EC-Council Website Defaced Twice In A Weekend [Updated]

By William Knowles @c4i
Senior Editor
InfoSec News
February 23, 2014
[Updated]

Today’s defacement of the EC-Council (the second time this weekend) by Eugene Belford (a.k.a. The Plague) threatens the compromise of the 60,000+ security professionals who currently hold CEH certifications.

Individuals who have achieved EC-Council certifications include the US Army, the FBI, Microsoft, IBM, the United Nations, National Security Agency (NSA). Also, the United States Department of Defense has included the EC-Council Certified Ethical Hacker program into its Directive 8570, making it as one of the mandatory standards to be achieved by Computer Network Defenders Service Providers (CND-SP)

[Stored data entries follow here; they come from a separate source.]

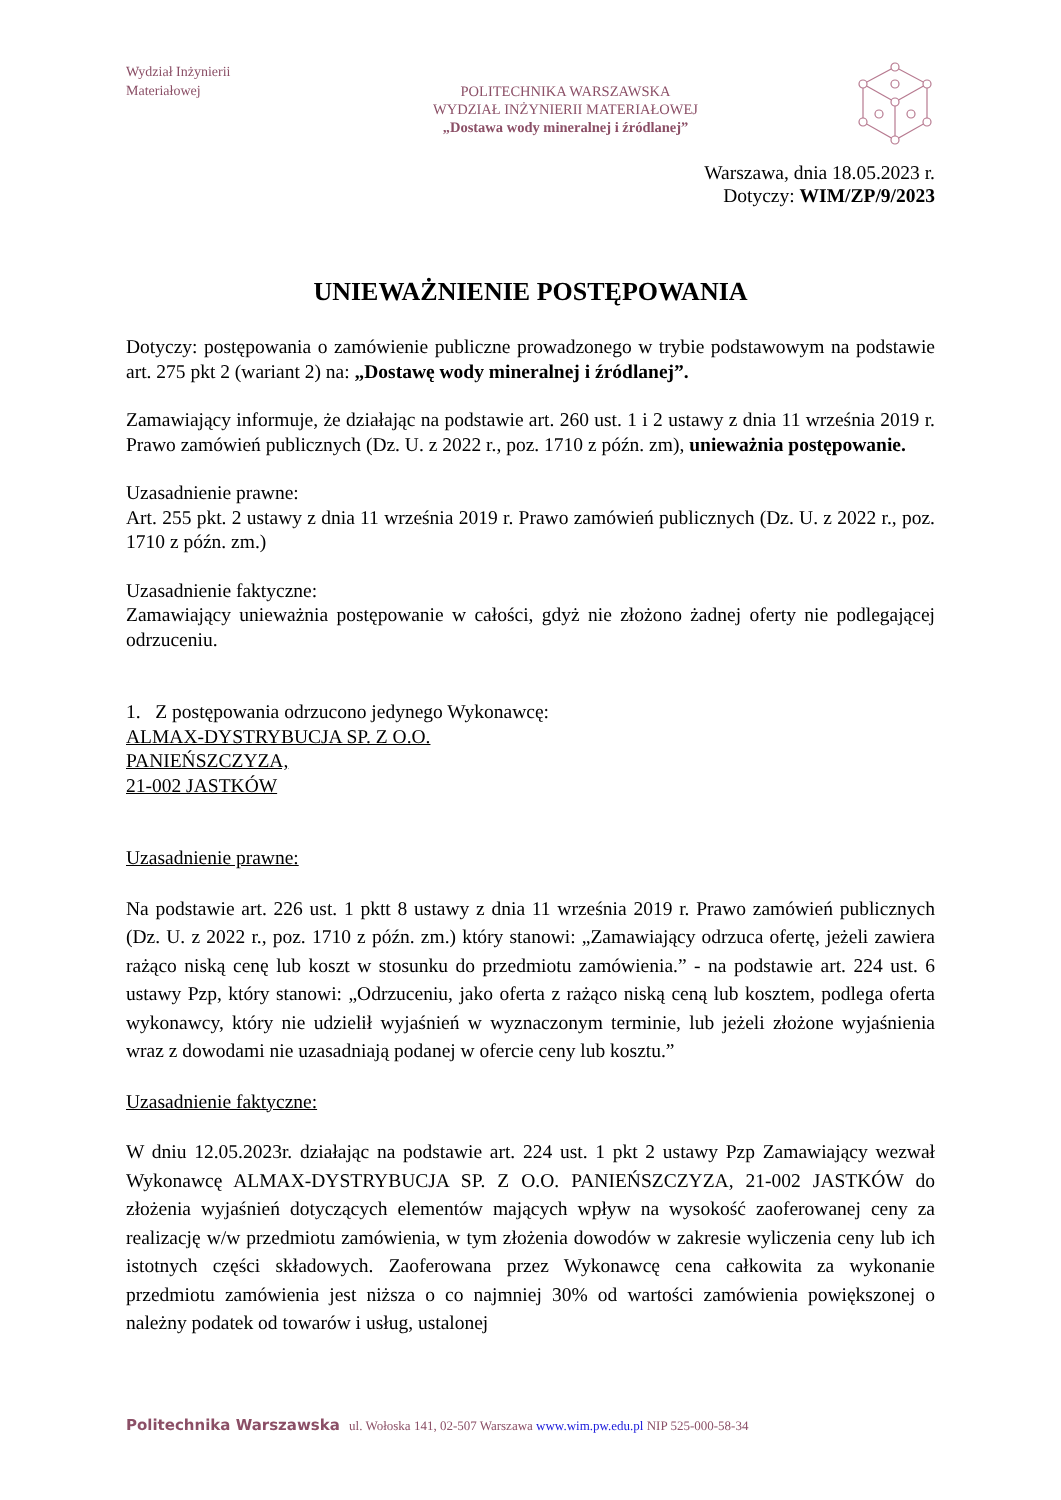Wydział Inżynierii
Materiałowej
POLITECHNIKA WARSZAWSKA
WYDZIAŁ INŻYNIERII MATERIAŁOWEJ
„Dostawa wody mineralnej i źródlanej”
Warszawa, dnia 18.05.2023 r.
Dotyczy: WIM/ZP/9/2023
UNIEWAŻNIENIE POSTĘPOWANIA
Dotyczy: postępowania o zamówienie publiczne prowadzonego w trybie podstawowym na podstawie art. 275 pkt 2 (wariant 2) na: „Dostawę wody mineralnej i źródlanej”.
Zamawiający informuje, że działając na podstawie art. 260 ust. 1 i 2 ustawy z dnia 11 września 2019 r. Prawo zamówień publicznych (Dz. U. z 2022 r., poz. 1710 z późn. zm), unieważnia postępowanie.
Uzasadnienie prawne:
Art. 255 pkt. 2 ustawy z dnia 11 września 2019 r. Prawo zamówień publicznych (Dz. U. z 2022 r., poz. 1710 z późn. zm.)
Uzasadnienie faktyczne:
Zamawiający unieważnia postępowanie w całości, gdyż nie złożono żadnej oferty nie podlegającej odrzuceniu.
1. Z postępowania odrzucono jedynego Wykonawcę:
ALMAX-DYSTRYBUCJA SP. Z O.O.
PANIEŃSZCZYZA,
21-002 JASTKÓW
Uzasadnienie prawne:
Na podstawie art. 226 ust. 1 pktt 8 ustawy z dnia 11 września 2019 r. Prawo zamówień publicznych (Dz. U. z 2022 r., poz. 1710 z późn. zm.) który stanowi: „Zamawiający odrzuca ofertę, jeżeli zawiera rażąco niską cenę lub koszt w stosunku do przedmiotu zamówienia.” - na podstawie art. 224 ust. 6 ustawy Pzp, który stanowi: „Odrzuceniu, jako oferta z rażąco niską ceną lub kosztem, podlega oferta wykonawcy, który nie udzielił wyjaśnień w wyznaczonym terminie, lub jeżeli złożone wyjaśnienia wraz z dowodami nie uzasadniają podanej w ofercie ceny lub kosztu.”
Uzasadnienie faktyczne:
W dniu 12.05.2023r. działając na podstawie art. 224 ust. 1 pkt 2 ustawy Pzp Zamawiający wezwał Wykonawcę ALMAX-DYSTRYBUCJA SP. Z O.O. PANIEŃSZCZYZA, 21-002 JASTKÓW do złożenia wyjaśnień dotyczących elementów mających wpływ na wysokość zaoferowanej ceny za realizację w/w przedmiotu zamówienia, w tym złożenia dowodów w zakresie wyliczenia ceny lub ich istotnych części składowych. Zaoferowana przez Wykonawcę cena całkowita za wykonanie przedmiotu zamówienia jest niższa o co najmniej 30% od wartości zamówienia powiększonej o należny podatek od towarów i usług, ustalonej
Politechnika Warszawska ul. Wołoska 141, 02-507 Warszawa www.wim.pw.edu.pl NIP 525-000-58-34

In the most recent defacement, Eugene Belford has stated that “P.S It seems like lots of you are missing the point here, I’m sitting on thousands of passports belonging to LE (and .mil) officials” leading the InfoSec News staff to believe considering the mail on the defacement page is from Edward Snowden’s Yokota Air Base e-mail asking for an exam code, with a copy of his U.S. Passport and a letter from John A. Niescier, an Information Security Officer with the Department of Defense Special Representative, Japan stating that he has verified Edward J. Snowden has at least five years professional information security experience in the required domains.

Eugene Belford has potentially sixty thousand other similar statements from undercover law enforcement agents, intelligence professionals, and members of the United States Military, creating an additional quagmire and has you wondering why the EC-Council has all this personally identifiable information sitting unprotected online?